I took quite an active role in learning the parameters of the simulation and helping to facilitate the group’s self-organization. During the initial card-sorting phase, I established a clearinghouse for cards of all types, and invited my colleagues to bring me any type of card to add to my stacks. This simple act made it obvious how to contribute to the goal, and organized the physical materials for later use. Someone else was doing the same thing, and when all of the cards were stacked, we just combined our stacks.
The manager explained that we needed to sort the decks. I asked what ordering should be used, and he pointed to a flipchart where instructions were written. The workers took the stacks of cards off to various parts of the room to sort them. Once I had one complete, I took it to the QA manager, who said it was incorrect.

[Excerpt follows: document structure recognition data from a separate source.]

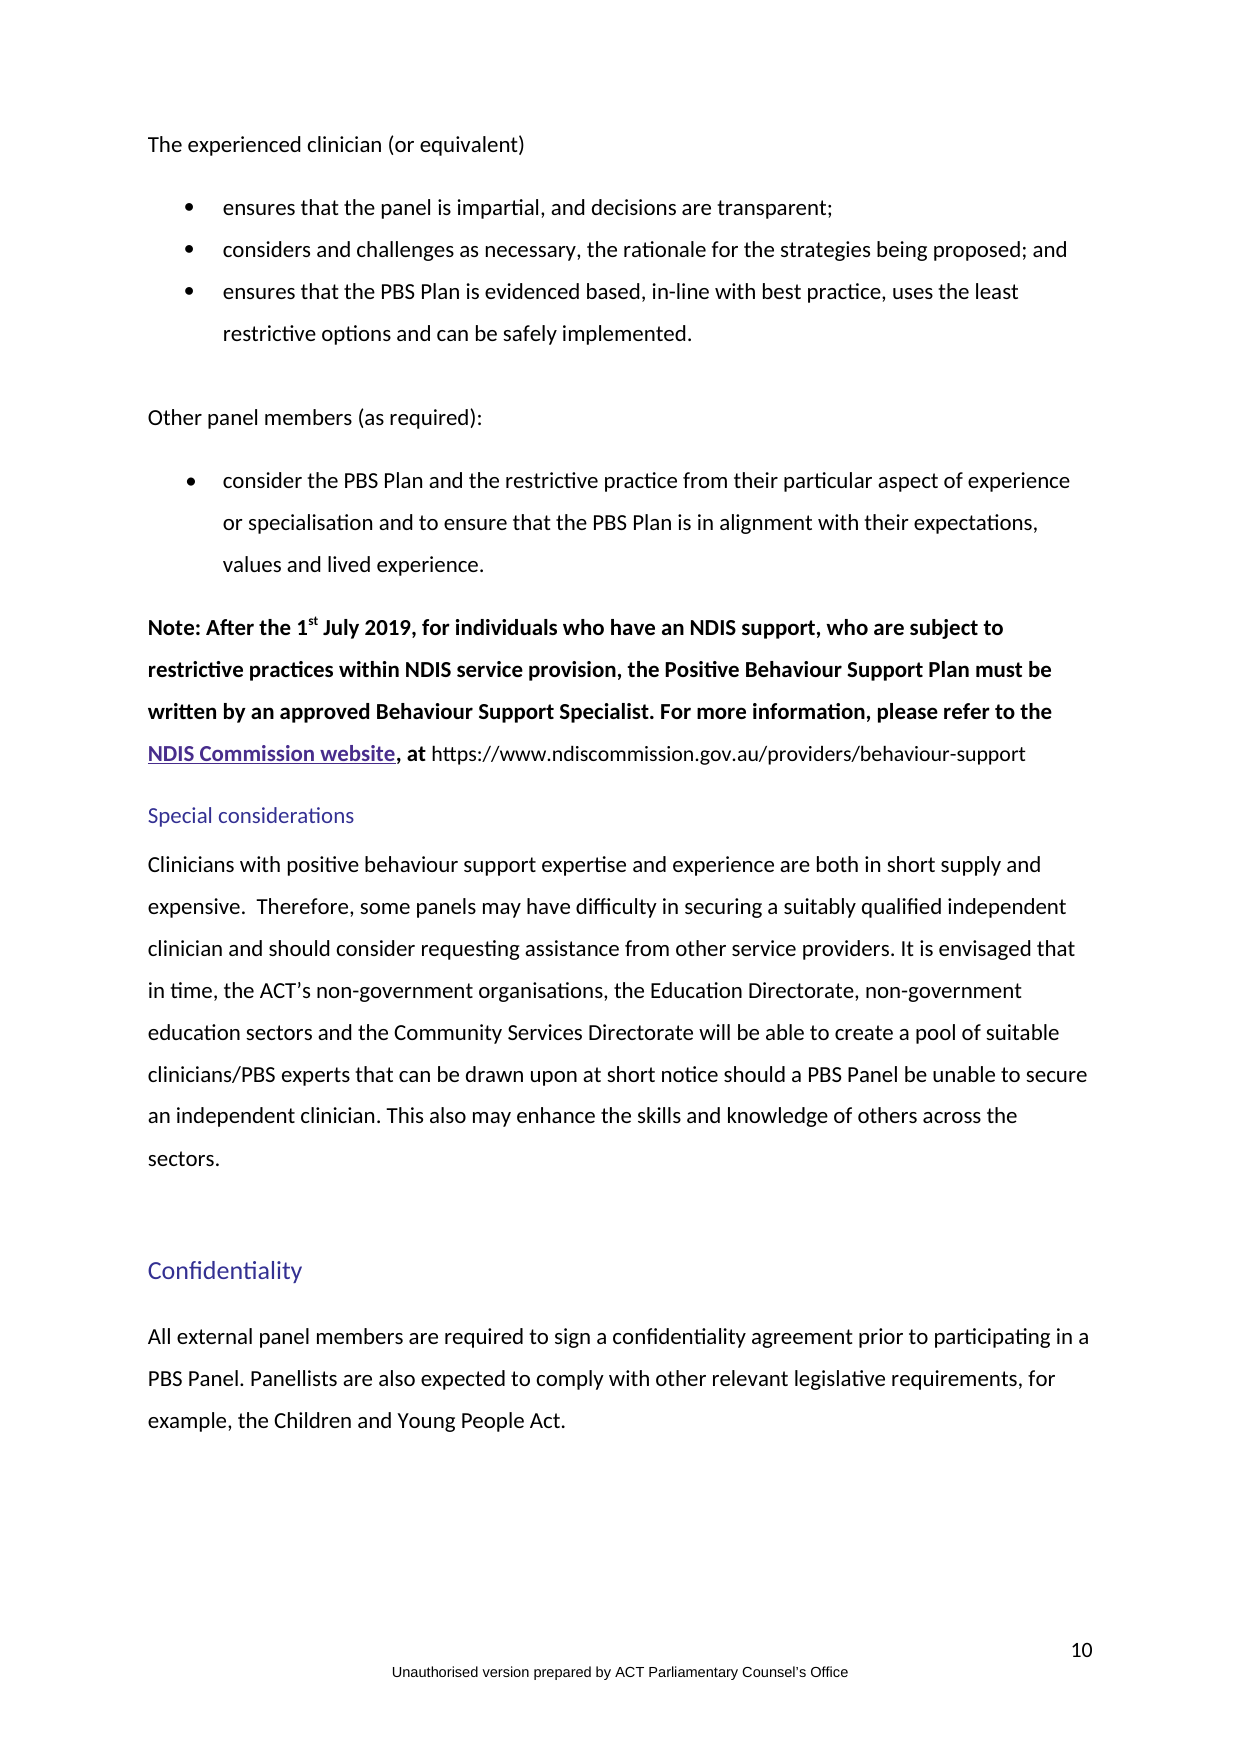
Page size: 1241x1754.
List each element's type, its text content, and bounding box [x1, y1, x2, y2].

text All external panel members are required to sign a confidentiality agreement prior to participating in a PBS Panel. Panellists are also expected to comply with other relevant legislative requirements, for example, the Children and Young People Act. [148, 1322, 1092, 1434]
text Other panel members (as required): [148, 403, 1092, 431]
list ensures that the PBS Plan is evidenced based, in-line with best practice, uses the least restrictive options and can be safely implemented. [185, 277, 1092, 347]
list consider the PBS Plan and the restrictive practice from their particular aspect of experience or specialisation and to ensure that the PBS Plan is in alignment with their expectations, values and lived experience. [185, 466, 1092, 578]
text Clinicians with positive behaviour support expertise and experience are both in short supply and expensive. Therefore, some panels may have difficulty in securing a suitably qualified independent clinician and should consider requesting assistance from other service providers. It is envisaged that in time, the ACT’s non-government organisations, the Education Directorate, non-government education sectors and the Community Services Directorate will be able to create a pool of suitable clinicians/PBS experts that can be drawn upon at short notice should a PBS Panel be unable to secure an independent clinician. This also may enhance the skills and knowledge of others across the sectors. [148, 850, 1092, 1172]
text Note: After the 1st July 2019, for individuals who have an NDIS support, who are subject to restrictive practices within NDIS service provision, the Positive Behaviour Support Plan must be written by an approved Behaviour Support Specialist. For more information, please refer to the NDIS Commission website, at https://www.ndiscommission.gov.au/providers/behaviour-support [148, 613, 1092, 767]
list ensures that the panel is impartial, and decisions are transparent; [185, 193, 1092, 221]
text The experienced clinician (or equivalent) [148, 131, 1092, 158]
text Confidentiality [148, 1254, 1092, 1286]
list considers and challenges as necessary, the rationale for the strategies being proposed; and [185, 235, 1092, 263]
subtitle Special considerations [148, 802, 1092, 829]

I checked it against the instructions, and it was clear that they were not effective in communicating the correct ordering. I rewrote them on another flipchart, checked them with the QA manager, and took the old instructions down.
Before I went back to sorting cards, I talked to other people sorting, and made sure that they knew about the new instructions. I checked if they had any complete decks, helped them do the final (quick) sorting by suit, and carried their completed decks to QA. This simple action which both boosted our immediate output (by pushing work in progress through the process) and accelerated production (by spreading information about the requirements).
The next time I handed in a batch of cards to QA, I was recruited to work at the QA table, because there was a shortage of capacity there. After checking a couple of decks, I had had experience with every stage of the process in the “factory” and thus a strong working knowledge of the overall process. For the rest of the time, I sought out work in progress on the factory floor and helped to finish it off. Wherever I found stacks of cards, I just sorted them and took them to QA.
Throughout this process, I remember hearing the disconcerted voice of the owner, who seemed to be worried about everything. She was frightened when I fixed the instructions on the flipchart, confused when I was changing roles or anything else unexpected. She noticed when people were not working, and wanted the manager to do something about it. I’m not sure how that role was structured, and what pressures she was responding to. I had no contact at all with the customer.
Once the simulation was over, the customer checked several of the delivered products, rejecting one which had an error, but still ending up with enough to meet the requirements. All told, the simulation ran very smoothly, and I was keen to analyze why.
Next, each of us drew a diagram of the process from our point of view. I often struggle with creating diagrams by hand, because I tend to work out the structure as I go. This time, I stopped for a moment and sketched the major phases of the process in my notebook before I started drawing. This resulted in a much clearer and neater diagram than I normally produce.
We discussed the diagrams as a group, which revealed a lot about how things had really worked, more than anyone had been able to see individually. It was surprising how much information was disseminated in such a short amount of time through drawing and discussing the diagrams. It helped that the entire exercise was very fresh in our minds, but I got the impression that this would be a useful way to gather and share information from a group under normal circumstances as well.
I had to leave a bit early in order to catch my flight, so I missed the end of the discussion.